START Supplied records
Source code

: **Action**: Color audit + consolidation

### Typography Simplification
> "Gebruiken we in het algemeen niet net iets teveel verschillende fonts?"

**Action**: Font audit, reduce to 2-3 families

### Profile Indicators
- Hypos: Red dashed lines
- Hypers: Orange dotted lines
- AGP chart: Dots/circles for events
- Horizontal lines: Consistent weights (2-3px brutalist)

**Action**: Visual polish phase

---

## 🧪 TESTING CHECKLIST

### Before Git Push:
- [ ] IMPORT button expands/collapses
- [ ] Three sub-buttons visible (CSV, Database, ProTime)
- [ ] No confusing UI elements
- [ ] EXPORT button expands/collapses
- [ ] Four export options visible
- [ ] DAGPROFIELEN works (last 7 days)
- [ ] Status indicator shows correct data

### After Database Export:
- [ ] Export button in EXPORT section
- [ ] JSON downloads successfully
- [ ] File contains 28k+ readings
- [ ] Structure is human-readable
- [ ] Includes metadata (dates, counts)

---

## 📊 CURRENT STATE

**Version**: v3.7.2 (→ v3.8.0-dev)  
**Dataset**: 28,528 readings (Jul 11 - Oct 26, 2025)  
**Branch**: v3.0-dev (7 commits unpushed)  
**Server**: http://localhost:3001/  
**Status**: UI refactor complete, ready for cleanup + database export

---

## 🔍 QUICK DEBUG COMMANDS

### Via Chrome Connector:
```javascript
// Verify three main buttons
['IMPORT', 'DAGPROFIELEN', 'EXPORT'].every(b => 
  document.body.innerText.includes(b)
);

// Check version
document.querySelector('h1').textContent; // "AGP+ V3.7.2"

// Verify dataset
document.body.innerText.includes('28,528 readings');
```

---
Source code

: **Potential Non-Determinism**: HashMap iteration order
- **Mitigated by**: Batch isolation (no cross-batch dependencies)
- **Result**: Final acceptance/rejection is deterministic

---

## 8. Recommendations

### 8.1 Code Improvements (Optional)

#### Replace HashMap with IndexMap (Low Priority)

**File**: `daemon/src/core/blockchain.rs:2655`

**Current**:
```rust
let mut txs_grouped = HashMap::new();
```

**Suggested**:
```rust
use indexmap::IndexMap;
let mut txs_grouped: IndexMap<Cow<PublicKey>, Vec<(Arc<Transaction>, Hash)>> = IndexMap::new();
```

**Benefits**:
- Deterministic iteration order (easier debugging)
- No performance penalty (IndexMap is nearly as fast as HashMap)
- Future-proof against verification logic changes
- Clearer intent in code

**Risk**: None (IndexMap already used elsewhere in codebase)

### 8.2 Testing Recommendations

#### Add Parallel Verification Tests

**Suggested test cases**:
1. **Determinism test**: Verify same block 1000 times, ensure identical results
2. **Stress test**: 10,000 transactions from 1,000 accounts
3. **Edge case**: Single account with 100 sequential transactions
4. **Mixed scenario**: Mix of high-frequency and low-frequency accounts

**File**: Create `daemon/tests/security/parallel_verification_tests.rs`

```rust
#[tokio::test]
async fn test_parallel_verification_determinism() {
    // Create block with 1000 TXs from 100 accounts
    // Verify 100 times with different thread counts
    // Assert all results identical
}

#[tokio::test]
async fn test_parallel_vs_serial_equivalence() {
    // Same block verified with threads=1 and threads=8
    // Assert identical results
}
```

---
END Supplied records
■ Exercise details
Among the lines of the data above, some may hold the word "document"; report how many, as a single number.

■ Task solution
3